## Stated problem 1
In the post on golf handicap allowances, what is the minimum number of players a net event must have for the WHS 95% allowance to apply?
*** Page
Monday, March 8, 2021

Handicap Allowances: The Curious Case of Individual Stroke Play

The World Handicap System (WHS) has made recommendations on handicap allowances for various types of tournaments (Rules of Handicapping, Appendix C).  The most curious is the 95% allowance for individual stroke play.  Before the WHS, all major handicapping organizations (United State Golf Association, Golf Australia, and the Congress of National Golf Unions) recommended stroke play tournaments be played at full curse handicap (i.e., 100%). 

Why the change?  Were there peer reviewed studies indicating the 95% allowance was necessary to ensure equity?  It is doubtful the 95% allowance was based on empirical evidence.  More likely, the 95% allowance simply assumed high-handicap players tend to have larger variances in their scores than low-handicap players.  Therefore, high-handicap players have a better chance of finishing both first (and last) in a tournament.   Under the guise of creating a level playing field and as a sop to the low-handicap lobby, the 95% allowance was adopted.

The WHS did restrict this 95% allowance to medium size net events of at least 30 players.  For events with fewer players, competitors would receive their full handicap.  It is not the number of players that should be the controlling factor, however, but the distribution of handicaps among competitors.  If the distribution is tight, then the 95% allowance would be hard to justify.  The WHS probably assumed a large field implies a wide dispersion so it decided to go with size.

But the measurement of field size can be confusing to those who do not understand the reasoning behind the 95% allowance.  A case in point is a tournament with a field size of 50 divided into five flights. The Tournament Committee announced the 95% allowance would be imposed.   The Committee could argue the tournament has more than 30 players and thus the 95% allowance is justified. That would be specious reasoning. The 95% allowance has no effect on its intended purpose of benefitting the low-handicap player.   No one in the first flight (handicaps of 10 and under) will get a reduced handicap.  Moreover, taking one-stroke away from those in the fifth flight is of no consequence in determining the winner in the first flight. 

Implementing the 95 allowance produces other problems. A flight could have players with 10- and 11-handicaps. Both players will play as 10-handicaps under the 95% allowance.  Is this fair?  The Tournament Committee in this case also lets a player choose the tees he wants to play.   There are instances where a player could be assigned the same handicap from two different sets of tees.[1]  This would not be equitable.  The 95% allowance means all players with handicap of 11-30 will all receive a 1-stroke deduction.  This handicap range includes most of the players competing in the lower flights.  If everyone in a flight receives the same deduction, what is the purpose?

Unless the WHS has strong evidence in support of the 95% allocation, it should have stayed with the 100% allocation that has stood the test of time.

 

 

 

 

 

 



[1]  The table below is an example of a player with a 12 handicap from the white tee and 10-handicap from the green/white tees.  If he chooses the white tee, he will play to an 11-habndicap.  From the green/white combination tees he will play as a 10-handicap, compete on a course that is 325 yards shorter, and be unaffected by the 95% allocation.  Tournament Committees should try to avoid situations where a player can “game” the system in tee selection.
******
## Stated problem 2
Give only the number of lines in the records below that contain the string "part".
*** Given data
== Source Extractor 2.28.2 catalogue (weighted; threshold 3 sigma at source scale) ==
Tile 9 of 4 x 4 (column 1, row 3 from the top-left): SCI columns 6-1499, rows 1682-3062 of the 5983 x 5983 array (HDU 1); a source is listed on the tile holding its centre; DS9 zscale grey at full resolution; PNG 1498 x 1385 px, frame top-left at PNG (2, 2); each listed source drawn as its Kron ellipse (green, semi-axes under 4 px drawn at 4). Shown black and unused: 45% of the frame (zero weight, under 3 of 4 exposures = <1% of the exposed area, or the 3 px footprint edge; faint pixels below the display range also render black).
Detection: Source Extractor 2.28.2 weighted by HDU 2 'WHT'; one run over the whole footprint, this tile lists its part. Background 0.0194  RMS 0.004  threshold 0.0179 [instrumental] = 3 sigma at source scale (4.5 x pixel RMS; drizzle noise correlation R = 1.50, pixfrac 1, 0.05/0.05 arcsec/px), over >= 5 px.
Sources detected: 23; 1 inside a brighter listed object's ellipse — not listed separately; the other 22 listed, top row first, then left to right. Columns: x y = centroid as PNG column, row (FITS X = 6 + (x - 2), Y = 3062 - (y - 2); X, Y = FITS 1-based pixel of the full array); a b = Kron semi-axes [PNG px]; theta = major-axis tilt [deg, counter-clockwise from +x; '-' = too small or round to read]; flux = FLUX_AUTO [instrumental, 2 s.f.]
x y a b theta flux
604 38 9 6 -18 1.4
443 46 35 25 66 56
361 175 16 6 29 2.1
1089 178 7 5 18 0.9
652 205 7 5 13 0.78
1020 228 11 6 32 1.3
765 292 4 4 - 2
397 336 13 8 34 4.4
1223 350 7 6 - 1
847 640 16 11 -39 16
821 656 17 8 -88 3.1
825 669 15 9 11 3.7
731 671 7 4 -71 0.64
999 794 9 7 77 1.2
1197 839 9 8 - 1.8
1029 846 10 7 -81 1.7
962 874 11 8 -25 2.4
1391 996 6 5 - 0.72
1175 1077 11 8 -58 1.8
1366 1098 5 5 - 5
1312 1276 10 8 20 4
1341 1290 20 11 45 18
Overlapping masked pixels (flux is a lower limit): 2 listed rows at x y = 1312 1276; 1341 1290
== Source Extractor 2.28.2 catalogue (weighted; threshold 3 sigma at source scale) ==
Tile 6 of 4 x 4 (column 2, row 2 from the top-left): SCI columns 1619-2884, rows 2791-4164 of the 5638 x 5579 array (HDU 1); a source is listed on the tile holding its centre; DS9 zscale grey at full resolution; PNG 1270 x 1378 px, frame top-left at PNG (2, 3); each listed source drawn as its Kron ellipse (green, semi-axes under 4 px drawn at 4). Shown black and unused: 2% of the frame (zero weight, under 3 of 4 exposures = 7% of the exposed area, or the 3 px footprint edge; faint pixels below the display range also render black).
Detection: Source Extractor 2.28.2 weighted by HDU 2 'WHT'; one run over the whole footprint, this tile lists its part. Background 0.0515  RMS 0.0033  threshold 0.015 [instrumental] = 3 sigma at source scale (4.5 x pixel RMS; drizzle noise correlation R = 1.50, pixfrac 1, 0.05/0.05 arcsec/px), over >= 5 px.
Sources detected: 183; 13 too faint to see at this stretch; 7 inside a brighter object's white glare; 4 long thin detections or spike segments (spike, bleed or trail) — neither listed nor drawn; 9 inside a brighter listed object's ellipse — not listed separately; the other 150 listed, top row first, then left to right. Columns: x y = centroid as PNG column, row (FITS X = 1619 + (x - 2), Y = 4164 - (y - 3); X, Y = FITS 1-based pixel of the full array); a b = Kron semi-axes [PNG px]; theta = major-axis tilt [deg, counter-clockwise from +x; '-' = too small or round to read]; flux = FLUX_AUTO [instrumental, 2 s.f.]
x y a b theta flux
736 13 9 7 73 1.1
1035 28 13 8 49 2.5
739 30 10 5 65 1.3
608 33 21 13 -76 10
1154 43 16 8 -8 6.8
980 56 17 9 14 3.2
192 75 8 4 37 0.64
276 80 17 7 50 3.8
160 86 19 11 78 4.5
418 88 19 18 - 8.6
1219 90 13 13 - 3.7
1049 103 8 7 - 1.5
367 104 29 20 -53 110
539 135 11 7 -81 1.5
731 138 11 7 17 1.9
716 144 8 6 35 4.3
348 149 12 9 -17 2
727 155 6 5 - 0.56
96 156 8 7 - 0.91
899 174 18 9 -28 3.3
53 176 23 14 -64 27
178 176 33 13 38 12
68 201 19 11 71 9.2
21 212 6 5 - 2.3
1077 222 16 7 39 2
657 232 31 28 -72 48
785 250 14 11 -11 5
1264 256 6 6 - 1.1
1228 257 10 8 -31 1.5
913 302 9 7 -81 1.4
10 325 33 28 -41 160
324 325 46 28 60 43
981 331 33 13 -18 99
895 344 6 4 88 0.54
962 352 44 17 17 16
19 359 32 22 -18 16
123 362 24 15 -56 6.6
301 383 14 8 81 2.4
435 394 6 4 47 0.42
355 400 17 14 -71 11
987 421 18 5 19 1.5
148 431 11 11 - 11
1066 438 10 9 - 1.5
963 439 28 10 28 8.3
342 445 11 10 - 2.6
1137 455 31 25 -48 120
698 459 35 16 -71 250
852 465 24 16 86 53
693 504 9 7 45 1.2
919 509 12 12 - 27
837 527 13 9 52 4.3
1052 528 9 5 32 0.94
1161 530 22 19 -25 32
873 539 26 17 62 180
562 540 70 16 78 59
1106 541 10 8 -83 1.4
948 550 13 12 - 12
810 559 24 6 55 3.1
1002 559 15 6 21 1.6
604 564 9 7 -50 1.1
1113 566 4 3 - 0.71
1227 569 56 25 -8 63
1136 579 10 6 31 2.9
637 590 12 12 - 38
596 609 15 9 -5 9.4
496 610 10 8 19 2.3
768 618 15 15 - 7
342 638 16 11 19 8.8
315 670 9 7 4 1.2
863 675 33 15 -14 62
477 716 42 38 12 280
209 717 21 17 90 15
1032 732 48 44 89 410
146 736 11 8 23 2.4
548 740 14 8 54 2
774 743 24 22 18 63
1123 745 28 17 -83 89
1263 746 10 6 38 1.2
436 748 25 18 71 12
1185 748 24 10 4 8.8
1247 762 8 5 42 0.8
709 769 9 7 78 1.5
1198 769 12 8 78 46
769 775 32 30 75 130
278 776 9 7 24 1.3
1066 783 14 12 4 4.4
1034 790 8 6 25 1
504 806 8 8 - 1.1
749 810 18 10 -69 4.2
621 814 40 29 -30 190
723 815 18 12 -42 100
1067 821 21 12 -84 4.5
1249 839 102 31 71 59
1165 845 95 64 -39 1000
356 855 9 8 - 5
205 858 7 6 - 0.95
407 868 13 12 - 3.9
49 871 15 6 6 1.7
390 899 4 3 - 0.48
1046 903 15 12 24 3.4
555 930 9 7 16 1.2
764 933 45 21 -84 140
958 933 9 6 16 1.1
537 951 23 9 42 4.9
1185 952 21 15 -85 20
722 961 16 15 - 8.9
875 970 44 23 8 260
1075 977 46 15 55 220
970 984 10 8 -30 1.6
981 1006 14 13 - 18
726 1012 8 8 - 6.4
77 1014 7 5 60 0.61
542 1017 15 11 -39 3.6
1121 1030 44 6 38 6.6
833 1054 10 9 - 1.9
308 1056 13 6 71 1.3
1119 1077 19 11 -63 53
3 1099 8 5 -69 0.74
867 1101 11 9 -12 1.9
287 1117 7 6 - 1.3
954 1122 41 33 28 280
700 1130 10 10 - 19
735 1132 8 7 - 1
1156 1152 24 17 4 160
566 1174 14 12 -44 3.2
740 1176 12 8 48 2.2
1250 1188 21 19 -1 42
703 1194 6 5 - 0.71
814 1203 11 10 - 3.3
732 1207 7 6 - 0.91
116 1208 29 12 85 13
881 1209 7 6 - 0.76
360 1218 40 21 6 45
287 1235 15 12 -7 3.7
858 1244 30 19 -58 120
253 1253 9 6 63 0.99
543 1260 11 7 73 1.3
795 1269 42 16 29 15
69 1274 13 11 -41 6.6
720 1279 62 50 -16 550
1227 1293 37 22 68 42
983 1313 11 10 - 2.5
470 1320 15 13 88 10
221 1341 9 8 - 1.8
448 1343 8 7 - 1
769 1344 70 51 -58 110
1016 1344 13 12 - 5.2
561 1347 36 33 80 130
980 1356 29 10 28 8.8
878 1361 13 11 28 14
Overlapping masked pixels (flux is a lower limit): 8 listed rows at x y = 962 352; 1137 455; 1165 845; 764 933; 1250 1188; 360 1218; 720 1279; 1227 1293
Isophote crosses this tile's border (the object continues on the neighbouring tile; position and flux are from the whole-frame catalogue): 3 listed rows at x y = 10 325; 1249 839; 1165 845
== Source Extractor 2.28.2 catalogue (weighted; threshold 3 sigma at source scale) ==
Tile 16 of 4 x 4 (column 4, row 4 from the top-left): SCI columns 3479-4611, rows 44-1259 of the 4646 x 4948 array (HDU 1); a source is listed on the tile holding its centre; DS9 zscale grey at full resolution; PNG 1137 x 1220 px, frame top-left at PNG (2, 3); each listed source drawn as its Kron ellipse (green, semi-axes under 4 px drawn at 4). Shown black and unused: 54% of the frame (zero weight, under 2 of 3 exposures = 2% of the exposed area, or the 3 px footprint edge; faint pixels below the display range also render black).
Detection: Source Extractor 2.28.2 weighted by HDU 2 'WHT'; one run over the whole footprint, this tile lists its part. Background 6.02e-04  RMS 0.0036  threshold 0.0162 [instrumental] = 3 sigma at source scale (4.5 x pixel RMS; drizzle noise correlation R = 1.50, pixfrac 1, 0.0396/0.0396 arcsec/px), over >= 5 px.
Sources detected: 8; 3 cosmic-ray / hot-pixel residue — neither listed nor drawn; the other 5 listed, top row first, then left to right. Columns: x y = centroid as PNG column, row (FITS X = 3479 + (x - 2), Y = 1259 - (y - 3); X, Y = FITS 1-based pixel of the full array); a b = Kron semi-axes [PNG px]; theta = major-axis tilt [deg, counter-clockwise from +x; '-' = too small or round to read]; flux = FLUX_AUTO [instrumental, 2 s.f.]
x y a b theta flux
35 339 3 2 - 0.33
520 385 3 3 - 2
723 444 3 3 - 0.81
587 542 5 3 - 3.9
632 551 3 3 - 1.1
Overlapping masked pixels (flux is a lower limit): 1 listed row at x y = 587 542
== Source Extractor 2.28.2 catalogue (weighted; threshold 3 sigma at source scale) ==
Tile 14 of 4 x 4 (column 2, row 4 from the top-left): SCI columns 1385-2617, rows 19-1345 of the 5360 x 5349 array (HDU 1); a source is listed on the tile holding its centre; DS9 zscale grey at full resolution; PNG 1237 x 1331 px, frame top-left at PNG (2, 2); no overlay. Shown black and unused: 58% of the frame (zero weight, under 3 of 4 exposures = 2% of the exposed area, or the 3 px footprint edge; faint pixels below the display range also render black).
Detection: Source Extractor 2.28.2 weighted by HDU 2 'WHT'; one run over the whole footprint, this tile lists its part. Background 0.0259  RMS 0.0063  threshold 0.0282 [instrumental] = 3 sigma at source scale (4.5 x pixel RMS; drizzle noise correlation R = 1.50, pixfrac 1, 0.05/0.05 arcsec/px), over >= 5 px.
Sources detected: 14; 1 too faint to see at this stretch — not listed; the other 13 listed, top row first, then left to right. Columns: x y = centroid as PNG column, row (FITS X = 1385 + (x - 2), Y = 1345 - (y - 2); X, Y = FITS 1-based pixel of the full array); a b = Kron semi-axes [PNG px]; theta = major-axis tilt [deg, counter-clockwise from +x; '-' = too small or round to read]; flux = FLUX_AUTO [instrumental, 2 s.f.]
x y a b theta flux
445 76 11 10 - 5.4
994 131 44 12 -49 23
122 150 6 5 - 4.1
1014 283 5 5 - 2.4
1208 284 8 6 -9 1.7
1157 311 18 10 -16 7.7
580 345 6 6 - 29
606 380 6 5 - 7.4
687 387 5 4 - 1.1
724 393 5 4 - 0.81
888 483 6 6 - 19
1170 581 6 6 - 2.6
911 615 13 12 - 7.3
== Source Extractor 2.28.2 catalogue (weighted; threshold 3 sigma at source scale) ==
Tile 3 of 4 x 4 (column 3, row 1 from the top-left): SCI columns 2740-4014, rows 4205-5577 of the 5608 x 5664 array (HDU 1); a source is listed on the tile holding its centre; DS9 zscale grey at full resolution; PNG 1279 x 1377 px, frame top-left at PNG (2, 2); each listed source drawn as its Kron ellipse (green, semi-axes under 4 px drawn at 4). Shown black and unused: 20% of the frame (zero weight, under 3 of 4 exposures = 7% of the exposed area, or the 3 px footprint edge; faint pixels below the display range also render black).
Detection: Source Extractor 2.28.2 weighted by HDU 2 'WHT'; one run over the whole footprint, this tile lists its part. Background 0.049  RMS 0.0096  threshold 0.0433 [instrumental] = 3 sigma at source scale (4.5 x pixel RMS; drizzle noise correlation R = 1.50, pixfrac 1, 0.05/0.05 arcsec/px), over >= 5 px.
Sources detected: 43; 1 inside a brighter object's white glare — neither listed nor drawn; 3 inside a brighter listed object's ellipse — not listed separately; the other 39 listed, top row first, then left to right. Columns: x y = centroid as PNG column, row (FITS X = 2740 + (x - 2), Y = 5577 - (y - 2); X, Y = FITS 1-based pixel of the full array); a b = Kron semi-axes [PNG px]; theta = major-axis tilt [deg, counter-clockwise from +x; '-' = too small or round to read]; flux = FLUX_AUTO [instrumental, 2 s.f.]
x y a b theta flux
******
## Correct response 1
At least 30 players.

## Correct response 2
5